A stylish woman walks down a Tokyo street filled with warm glowing neon and animated city signage as part of a video generated by OpenAI’s Sora AI model.
OpenAI
OpenAI, which burst into the mainstream last year thanks to the popularity of ChatGPT, is bringing its artificial intelligence technology to video.
The company on Thursday introduced Sora, its new generative AI model. Sora works similarly to OpenAI’s image-generation AI tool, DALL-E. A user types out a desired scene and Sora will return a high-definition video clip. Sora can also generate video clips inspired by still images, and extend existing videos or fill in missing frames.
Video could be the next frontier for generative AI now that chatbots and image generators have made their way into the consumer and business world. While the creative opportunities will excite AI enthusiasts, the new technologies present serious misinformation concerns as major political elections approach across the globe. The number of AI-generated deepfakes created has increased 900% year-over-year, according to data from Clarity, a machine learning firm.
With Sora, OpenAI is looking to compete with video-generation AI tools from companies like Meta and Google, which announced Lumiere last month. Similar AI tools are available from startups such as Stability AI, which has a product called Stable Video Diffusion. Amazon has also released Create with Alexa, a model specialized in generating prompt-based short-form animated children’s content.
Sora is currently limited to generating videos that are a minute long or less. OpenAI, backed by Microsoft, has made multimodality — the combining of text, image and video generation — a goal in its effort to offer a broader suite of AI models.
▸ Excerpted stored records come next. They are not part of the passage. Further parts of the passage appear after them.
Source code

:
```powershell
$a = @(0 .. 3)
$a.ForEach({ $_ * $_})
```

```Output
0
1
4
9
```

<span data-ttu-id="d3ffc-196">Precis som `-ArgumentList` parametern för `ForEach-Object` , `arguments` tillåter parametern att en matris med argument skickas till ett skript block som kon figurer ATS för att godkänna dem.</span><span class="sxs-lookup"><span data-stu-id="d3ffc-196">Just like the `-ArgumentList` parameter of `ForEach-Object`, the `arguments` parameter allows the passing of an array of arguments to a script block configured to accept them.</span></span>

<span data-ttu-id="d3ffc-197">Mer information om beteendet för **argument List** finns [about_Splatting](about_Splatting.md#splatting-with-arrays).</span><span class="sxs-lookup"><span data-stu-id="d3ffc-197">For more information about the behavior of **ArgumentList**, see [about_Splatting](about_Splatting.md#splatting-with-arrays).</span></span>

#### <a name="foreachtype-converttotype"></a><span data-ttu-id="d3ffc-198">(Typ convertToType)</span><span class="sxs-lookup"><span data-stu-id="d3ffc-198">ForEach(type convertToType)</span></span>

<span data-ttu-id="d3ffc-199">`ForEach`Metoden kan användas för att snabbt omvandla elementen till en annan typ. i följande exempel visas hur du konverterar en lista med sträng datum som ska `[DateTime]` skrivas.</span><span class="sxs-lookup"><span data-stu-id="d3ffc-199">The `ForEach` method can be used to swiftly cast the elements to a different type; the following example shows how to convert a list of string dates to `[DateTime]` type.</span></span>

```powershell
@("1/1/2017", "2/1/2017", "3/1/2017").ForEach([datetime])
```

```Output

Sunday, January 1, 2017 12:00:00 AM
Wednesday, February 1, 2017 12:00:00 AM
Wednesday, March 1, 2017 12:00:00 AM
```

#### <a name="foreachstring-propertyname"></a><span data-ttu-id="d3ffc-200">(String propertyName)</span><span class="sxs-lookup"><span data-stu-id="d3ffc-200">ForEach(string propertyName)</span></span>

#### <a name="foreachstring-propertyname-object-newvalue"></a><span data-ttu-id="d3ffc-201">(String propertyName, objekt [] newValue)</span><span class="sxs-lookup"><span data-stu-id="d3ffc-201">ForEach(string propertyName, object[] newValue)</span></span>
“The world is multimodal,” OpenAI COO Brad Lightcap told CNBC in November. “If you think about the way we as humans process the world and engage with the world, we see things, we hear things, we say things – the world is much bigger than text. So to us, it always felt incomplete for text and code to be the single modalities, the single interfaces that we could have to how powerful these models are and what they can do.”
Sora has thus far only been available to a small group of safety testers, or “red teamers,” who test the model for vulnerabilities in areas like misinformation and bias. The company hasn’t released any public demonstrations beyond 10 sample clips available on its website, and said its accompanying technical paper will be released later on Thursday.
OpenAI also said it’s building a “detection classifier” that can identify Sora-generated video clips, and that it plans to include certain metadata in its output that should help with identifying AI-generated content. It’s the same type of metadata that Meta is looking to use to identify AI-generated images this election year.
Sora is a diffusion AI model that, like ChatGPT, uses the Transformer architecture, introduced by Google researchers in a 2017 paper.
“Sora serves as a foundation for models that can understand and simulate the real world,” OpenAI wrote in its announcement.